The chloride of gold is sent in solution, as well as the soda, so that you have but to follow the printed directions accompanying them, putting a certain quantity of each in the water, and your toning bath is at once prepared.
After toning for a few minutes, remove the prints, and place in another dish containing an ounce of hyposulphite of soda dissolved in a pint of water; allow them to remain ten minutes, and then remove and wash an hour or more in water—running water if possible—constantly changing the water and moving the prints about. Then dry your prints and the completed picture is before you, ready for mounting on a card, or pasting in an album.[E] If you wish to obtain merely a “proof,” or a fair print, without the delicacy of shading and tone of the silver print, you can do this with “blue paper,” by simply exposing this prepared paper beneath the negative, and washing and drying without any further toning or fixing.
These, in brief, are the various processes necessary for procuring a photographic print; but, as I have already remarked, the negative being your main object, it would be much better to rest content with securing that, and depend upon some photographer to give you the paper impressions.
To recapitulate: For a short trip, fully equipped for taking photographs, we shall need the following:—
| A “tourograph,” for plates 4×5 inches, with alpenstock tripod and lens | $15.00 |
| One dozen 4×5 plates | 1.00 |
| One graduate (or measuring glass) | .50 |
| Two developing pans | .40 |
| One pound oxalate potash, in papers ready for use, 60 cents, half pound protosulphate of iron, in papers, 10 cents | .70 |
| One pound hypo’ soda, in papers, 10 cents, six ounces varnish, 50 cents | .60 |
| ——— | |
| Sum total for apparatus and chemicals sufficient for development of fifty negatives | $18.20 |
| If you will insist upon printing your own views, then you will need in addition—one printing frame | .60 |
| One bottle chloride gold sufficient for a certain number of prints as stated in directions with it, 50 cents, one bottle bicarb, soda, 10 cents | .60 |
| Sensitized paper for one dozen prints | .25 |
| ——— | |
| $1.45 |
In round numbers, for $20.00 you can be fully prepared to set up for yourself as an amateur photographer, and after many trials, with diligence and perseverance, can hope to secure photographs of scenery, interiors, and even portraits, that will compare favorably with the work of professional artists. The above is such an outfit—except that I had a larger camera and larger stock of plates—as I have carried to the West Indies and to Mexico.
Since my return, however, I find that my friend, the inventor, has produced yet another instrument, which he calls his “pocket camera,” which folds up into a small package but one inch and a half in thickness, and weighs but twenty-four ounces. This is so constructed that double plate-holders, each containing two dry plates, form the top, sides and back of the camera, and the entire outfit for the taking of eight negatives, sold for ten dollars.

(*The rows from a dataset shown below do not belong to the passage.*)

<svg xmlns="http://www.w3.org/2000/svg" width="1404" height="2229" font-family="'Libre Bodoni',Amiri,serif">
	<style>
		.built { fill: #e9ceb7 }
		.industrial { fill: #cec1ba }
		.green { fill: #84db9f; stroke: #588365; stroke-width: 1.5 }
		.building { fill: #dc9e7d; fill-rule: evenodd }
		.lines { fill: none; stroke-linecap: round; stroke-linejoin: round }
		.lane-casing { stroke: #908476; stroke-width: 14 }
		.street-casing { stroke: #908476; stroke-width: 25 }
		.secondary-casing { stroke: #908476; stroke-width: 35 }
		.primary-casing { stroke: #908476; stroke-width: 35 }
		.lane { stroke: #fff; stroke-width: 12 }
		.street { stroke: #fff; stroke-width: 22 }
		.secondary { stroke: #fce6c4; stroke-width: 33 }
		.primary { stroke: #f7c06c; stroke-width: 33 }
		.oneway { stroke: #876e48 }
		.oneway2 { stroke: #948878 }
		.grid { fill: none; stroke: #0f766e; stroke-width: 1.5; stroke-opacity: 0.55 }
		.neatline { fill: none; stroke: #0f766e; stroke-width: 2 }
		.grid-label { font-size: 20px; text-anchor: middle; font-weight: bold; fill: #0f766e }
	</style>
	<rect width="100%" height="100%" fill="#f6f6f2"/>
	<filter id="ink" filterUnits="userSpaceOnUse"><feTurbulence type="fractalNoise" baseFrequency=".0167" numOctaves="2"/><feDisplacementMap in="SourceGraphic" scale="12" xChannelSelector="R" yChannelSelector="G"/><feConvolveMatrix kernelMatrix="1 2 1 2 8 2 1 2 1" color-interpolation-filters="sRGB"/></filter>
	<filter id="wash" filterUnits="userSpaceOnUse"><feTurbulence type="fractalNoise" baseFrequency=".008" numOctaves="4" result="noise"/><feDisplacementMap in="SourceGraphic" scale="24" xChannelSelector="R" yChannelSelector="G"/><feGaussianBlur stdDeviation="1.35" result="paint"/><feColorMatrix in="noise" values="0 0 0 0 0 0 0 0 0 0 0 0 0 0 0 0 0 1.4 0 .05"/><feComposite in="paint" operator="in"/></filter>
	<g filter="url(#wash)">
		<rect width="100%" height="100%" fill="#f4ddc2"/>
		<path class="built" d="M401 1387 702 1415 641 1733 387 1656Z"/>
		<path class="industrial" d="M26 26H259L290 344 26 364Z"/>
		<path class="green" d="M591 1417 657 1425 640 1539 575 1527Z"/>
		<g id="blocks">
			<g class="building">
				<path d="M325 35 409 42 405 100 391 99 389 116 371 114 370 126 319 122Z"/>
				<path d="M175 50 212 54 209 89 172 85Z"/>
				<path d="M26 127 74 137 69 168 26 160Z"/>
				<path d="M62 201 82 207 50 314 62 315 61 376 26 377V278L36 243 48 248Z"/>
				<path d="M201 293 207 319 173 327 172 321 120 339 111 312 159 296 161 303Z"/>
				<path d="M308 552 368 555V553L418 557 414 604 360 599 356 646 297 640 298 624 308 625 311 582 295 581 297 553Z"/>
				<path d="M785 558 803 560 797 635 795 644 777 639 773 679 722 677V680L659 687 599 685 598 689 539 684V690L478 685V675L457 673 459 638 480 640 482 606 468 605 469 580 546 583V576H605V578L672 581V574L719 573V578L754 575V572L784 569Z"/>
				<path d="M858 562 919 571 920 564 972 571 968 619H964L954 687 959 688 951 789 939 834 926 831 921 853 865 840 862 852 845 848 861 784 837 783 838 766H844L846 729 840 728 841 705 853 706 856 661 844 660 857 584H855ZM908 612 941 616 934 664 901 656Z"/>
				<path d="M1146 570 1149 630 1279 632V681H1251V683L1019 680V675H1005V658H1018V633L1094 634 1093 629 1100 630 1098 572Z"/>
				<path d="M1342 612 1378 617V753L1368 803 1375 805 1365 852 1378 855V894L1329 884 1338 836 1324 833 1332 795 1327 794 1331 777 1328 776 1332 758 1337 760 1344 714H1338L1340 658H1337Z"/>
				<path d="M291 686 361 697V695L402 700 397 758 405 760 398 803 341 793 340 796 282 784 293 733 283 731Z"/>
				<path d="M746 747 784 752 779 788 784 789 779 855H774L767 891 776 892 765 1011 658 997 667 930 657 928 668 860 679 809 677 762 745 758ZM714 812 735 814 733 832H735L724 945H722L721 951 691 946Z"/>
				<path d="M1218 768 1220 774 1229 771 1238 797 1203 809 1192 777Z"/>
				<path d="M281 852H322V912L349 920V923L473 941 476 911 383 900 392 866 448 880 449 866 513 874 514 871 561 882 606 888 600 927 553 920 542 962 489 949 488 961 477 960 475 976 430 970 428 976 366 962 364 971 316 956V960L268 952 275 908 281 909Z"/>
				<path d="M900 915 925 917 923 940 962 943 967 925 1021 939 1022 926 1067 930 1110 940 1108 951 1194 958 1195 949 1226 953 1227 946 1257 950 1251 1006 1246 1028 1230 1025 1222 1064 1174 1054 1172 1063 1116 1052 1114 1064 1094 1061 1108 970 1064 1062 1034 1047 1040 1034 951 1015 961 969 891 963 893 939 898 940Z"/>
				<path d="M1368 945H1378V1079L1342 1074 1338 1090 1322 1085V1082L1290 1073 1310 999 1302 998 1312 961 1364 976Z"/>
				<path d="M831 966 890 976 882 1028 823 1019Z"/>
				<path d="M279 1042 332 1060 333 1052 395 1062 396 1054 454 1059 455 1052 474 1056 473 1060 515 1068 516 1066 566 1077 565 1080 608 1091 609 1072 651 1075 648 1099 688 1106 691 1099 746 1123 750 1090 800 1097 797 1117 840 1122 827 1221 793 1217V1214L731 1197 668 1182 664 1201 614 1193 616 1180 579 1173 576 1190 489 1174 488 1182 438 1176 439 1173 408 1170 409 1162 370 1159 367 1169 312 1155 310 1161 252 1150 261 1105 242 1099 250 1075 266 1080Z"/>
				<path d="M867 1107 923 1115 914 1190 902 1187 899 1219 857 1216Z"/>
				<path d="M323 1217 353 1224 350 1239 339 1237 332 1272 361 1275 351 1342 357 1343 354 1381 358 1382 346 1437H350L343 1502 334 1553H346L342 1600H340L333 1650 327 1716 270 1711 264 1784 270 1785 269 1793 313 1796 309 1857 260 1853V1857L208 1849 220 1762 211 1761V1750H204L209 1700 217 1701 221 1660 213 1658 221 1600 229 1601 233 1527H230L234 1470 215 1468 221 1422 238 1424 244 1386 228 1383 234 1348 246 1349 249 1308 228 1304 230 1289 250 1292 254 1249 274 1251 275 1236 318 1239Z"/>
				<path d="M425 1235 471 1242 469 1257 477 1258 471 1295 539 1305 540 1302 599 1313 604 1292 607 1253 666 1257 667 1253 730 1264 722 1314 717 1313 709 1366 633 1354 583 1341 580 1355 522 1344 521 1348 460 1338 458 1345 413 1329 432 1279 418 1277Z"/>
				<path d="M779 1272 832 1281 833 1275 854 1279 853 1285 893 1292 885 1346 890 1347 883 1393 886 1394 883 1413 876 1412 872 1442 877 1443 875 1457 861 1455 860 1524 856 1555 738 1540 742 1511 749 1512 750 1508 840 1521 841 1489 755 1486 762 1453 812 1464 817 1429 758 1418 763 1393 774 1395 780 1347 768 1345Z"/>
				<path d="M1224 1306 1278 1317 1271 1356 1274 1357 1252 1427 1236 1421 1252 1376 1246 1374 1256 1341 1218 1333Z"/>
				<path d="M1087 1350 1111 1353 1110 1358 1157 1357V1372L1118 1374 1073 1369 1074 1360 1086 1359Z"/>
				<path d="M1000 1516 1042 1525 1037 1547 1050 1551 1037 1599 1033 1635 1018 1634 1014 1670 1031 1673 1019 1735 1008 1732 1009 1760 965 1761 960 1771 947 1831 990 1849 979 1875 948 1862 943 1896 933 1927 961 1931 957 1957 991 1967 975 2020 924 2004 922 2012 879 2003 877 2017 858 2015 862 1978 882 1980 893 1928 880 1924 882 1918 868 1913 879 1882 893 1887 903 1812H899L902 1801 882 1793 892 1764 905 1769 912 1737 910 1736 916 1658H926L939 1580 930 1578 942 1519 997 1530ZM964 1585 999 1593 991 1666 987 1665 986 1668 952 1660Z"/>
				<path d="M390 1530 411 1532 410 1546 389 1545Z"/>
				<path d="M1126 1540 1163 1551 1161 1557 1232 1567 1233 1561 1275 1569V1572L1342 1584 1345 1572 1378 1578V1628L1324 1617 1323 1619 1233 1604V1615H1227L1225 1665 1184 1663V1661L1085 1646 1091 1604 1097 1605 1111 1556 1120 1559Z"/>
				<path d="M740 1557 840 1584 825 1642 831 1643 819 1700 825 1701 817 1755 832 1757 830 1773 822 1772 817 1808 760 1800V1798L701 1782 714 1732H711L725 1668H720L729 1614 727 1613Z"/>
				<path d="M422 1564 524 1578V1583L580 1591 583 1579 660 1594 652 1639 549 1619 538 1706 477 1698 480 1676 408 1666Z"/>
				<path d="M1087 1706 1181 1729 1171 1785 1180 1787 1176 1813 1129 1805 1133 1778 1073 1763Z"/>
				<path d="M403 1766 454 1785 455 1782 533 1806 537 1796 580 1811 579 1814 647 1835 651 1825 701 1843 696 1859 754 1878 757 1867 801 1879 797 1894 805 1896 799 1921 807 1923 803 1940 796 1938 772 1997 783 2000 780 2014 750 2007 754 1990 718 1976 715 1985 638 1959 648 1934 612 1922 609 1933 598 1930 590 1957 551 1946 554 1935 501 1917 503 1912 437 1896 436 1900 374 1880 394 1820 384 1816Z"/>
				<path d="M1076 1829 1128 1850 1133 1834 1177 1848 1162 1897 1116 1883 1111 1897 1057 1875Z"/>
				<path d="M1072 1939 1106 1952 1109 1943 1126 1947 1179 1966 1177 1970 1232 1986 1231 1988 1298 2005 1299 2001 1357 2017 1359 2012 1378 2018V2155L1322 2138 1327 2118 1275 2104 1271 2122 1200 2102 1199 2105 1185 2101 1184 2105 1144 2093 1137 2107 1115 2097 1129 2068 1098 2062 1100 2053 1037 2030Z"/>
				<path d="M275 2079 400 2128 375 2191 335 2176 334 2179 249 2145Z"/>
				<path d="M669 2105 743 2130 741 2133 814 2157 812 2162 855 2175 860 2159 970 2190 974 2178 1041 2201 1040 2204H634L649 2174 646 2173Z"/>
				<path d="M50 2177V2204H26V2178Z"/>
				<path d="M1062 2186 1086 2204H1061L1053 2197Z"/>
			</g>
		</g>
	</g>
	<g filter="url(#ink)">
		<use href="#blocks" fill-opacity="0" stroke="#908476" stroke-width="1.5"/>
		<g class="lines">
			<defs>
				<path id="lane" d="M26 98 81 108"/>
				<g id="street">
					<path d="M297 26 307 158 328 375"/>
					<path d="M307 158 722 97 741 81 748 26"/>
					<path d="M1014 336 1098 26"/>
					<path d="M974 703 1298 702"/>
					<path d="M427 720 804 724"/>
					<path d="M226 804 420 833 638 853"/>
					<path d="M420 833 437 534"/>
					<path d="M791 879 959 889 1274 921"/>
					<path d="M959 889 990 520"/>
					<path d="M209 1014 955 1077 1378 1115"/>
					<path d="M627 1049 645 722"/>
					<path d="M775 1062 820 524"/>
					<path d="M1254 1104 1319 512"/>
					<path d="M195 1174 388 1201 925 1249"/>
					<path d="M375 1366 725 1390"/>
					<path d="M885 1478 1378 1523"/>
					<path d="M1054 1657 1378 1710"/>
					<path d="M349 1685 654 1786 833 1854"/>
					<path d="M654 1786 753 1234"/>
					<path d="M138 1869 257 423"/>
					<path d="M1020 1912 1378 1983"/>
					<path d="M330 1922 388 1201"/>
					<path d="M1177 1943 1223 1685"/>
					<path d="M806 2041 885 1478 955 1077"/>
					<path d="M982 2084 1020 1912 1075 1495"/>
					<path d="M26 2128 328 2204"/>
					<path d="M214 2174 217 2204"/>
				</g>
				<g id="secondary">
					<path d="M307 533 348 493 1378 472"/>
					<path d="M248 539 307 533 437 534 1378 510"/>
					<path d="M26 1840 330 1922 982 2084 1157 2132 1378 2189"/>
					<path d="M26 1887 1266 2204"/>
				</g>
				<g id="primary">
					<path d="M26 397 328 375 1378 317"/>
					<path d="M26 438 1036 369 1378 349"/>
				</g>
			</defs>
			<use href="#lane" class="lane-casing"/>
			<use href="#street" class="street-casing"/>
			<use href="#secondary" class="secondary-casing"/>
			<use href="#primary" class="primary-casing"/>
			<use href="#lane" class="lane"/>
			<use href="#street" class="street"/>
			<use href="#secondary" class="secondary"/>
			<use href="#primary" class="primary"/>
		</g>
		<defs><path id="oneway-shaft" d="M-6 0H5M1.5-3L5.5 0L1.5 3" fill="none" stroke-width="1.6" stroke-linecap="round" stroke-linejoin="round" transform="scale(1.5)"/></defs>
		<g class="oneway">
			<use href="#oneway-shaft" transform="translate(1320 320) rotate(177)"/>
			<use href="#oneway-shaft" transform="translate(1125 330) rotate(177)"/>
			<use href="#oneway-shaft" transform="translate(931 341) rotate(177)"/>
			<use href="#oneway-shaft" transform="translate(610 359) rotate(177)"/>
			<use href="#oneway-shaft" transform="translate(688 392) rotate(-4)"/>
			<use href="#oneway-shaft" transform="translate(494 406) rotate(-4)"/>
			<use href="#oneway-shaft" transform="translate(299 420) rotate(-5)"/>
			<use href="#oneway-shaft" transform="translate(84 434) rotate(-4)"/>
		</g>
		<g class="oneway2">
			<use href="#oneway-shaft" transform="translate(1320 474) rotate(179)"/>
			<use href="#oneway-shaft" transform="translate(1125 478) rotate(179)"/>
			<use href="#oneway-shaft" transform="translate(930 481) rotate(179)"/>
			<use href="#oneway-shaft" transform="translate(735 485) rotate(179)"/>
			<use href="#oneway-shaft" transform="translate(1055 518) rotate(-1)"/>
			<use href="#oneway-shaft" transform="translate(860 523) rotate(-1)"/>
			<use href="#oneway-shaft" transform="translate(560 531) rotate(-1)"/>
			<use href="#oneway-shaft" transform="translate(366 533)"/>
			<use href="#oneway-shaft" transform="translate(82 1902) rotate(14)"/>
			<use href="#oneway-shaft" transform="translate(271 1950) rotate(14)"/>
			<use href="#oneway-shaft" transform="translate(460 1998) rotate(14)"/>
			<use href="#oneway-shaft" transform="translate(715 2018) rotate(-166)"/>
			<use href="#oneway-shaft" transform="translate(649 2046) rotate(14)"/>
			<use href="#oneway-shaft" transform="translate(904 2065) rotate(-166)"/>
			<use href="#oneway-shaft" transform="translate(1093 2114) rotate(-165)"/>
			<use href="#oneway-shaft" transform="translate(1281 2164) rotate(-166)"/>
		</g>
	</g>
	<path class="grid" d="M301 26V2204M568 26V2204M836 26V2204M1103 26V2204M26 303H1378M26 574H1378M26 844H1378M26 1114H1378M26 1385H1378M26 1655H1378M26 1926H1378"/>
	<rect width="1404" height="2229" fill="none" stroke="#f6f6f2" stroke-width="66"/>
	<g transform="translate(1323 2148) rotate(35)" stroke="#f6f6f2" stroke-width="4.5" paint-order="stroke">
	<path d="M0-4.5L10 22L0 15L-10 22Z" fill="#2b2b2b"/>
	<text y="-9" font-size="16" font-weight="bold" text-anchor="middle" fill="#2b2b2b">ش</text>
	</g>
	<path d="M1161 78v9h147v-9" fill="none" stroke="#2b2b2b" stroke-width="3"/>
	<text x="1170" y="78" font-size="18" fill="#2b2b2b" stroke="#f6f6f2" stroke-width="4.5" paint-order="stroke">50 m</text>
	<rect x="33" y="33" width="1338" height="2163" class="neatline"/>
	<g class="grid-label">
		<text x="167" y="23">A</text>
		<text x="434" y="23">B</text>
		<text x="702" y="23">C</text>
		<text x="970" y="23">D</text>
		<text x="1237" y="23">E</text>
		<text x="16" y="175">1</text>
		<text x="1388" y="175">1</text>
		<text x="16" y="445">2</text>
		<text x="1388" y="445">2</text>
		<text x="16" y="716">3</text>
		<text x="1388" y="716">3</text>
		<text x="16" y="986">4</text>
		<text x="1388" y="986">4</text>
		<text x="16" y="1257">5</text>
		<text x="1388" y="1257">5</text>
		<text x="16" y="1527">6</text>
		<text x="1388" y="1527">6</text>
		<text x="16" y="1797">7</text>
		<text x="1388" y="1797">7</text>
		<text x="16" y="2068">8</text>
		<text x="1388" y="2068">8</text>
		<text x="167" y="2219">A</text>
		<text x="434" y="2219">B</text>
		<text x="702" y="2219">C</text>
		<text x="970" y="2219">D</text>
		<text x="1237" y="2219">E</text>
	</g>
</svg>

It is only fair to state that other apparatus and outfits can be purchased at rates almost equally low, notably those of the Scovill Manufacturing Company, of New York, who furnish complete equipments from ten dollars up. While I recognize the excellence of these articles, I have selected the “tourograph,” as being something with which I have experimented, and likely, from its simplicity, to meet the wants of beginners.
Since the expense is reduced to so reasonable a sum, and the road is made so easy that any one can travel it, what boy or girl will be deterred from entering this fascinating domain of photography?
If you can secure some old room in the garret, or in some unused corner, cover the window with yellow or orange paper, excluding all other light, and take to it such simple chemicals and apparatus as I have indicated, then what a delightful world for experiment and research is opened to you!